Serra de Tramuntana
Unesco - World heritage
Serra de Tramuntana

Aceite

 

Todo parece indicar que fueron fenicios y griegos quienes introdujeron el olivo en la Península Ibérica, de donde llegó a Mallorca. En tiempos de la Corona de Aragón (s. XIII) ya se exportaba aceite de la isla hacia el Norte de África. Y a mediados del s. XV se embarcaba de manera regular en el Port de Sóller. Fue en el XVI cuando se produjo un gran avance en el cultivo y la producción, y durante mucho tiempo el aceite constituyó la principal fuente de riqueza de muchas possessions, algunas con almazara propia.

Las plantaciones de olivos de la Serra de Tramuntana se localizan a menudo en laderas con pendiente abancalada. La dificultad de acceso a las parcelas condiciona las técnicas de cultivo y la recolección, por lo que su productividad suele ser  menor que la de las fincas del llano. Por ello, las aceitunas se cosechan en un punto de maduración mayor, lo que da lugar a un aceite de sabor dulce y suave.
Una de las variedades de aceituna más características de la Serra es empeltre ( o Mallorquina), con un grado de acidez elevado. La producción de aceite de la Serra de Tramuntana está asociada en gran parte a esta variedad, a la que pertenecen algunos de olivos más centenarios.
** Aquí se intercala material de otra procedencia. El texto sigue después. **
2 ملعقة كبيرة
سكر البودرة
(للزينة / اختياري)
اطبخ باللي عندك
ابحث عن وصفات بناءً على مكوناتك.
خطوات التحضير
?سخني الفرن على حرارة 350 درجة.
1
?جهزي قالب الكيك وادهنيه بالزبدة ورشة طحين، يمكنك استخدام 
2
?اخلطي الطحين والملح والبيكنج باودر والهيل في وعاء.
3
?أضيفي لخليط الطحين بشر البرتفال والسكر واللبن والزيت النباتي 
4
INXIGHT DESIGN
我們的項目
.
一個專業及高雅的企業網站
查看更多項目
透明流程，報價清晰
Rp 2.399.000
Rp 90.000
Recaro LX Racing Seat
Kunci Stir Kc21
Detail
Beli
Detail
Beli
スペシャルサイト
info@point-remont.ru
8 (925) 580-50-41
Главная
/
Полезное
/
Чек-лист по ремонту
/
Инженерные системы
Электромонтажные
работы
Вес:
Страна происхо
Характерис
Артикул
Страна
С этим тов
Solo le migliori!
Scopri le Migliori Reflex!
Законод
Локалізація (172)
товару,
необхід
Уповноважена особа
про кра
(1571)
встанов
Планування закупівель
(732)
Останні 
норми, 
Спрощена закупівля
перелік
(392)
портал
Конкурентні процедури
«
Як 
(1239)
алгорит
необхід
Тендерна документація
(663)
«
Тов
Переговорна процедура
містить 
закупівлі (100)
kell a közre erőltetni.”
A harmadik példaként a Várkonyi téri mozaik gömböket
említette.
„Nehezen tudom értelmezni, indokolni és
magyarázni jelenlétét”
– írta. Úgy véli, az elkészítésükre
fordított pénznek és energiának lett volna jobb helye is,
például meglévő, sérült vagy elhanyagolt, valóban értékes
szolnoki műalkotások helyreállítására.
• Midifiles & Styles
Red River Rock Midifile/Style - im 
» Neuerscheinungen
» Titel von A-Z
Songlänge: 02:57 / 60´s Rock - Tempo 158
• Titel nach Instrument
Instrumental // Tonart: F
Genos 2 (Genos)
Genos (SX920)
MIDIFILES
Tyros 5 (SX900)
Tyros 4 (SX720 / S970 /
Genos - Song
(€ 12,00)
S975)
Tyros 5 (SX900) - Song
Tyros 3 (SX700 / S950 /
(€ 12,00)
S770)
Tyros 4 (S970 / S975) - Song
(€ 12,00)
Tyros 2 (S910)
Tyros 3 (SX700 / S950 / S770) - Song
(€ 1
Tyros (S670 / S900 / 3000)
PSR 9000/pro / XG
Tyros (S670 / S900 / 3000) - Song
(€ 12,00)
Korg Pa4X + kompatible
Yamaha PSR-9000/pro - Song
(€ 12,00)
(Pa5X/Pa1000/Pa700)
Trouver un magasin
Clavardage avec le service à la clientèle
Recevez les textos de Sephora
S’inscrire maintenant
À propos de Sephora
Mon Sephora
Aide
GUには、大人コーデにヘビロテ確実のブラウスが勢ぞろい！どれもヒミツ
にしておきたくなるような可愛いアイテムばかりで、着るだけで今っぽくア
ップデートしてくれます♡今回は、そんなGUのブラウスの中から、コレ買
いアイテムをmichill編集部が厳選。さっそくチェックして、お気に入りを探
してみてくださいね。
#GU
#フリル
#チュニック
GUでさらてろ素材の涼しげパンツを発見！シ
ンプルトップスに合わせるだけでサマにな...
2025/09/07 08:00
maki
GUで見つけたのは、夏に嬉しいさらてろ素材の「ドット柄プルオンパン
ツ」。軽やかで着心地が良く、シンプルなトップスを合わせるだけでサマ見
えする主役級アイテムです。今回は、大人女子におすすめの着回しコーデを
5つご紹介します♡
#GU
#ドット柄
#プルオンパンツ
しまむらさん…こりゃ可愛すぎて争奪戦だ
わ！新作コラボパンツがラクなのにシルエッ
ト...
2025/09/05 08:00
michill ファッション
En Sóller, la centenaria Cooperativa local produce aceite de variedades adaptadas desde hace siglos a las características de la Serra. Una actividad económica respetuosa con el medio que enlaza la filosofía que promueve el Consorcio de la Serra de Tramuntana Patrimonio Mundial.
El Aceite de Mallorca disfruta de una Denominación de Origen (DO) que identifica aceites producidos con las variedades mallorquina, arbequina y picual, por procedimientos que garantizan que el producto conserve el aroma, sabor y características del fruto.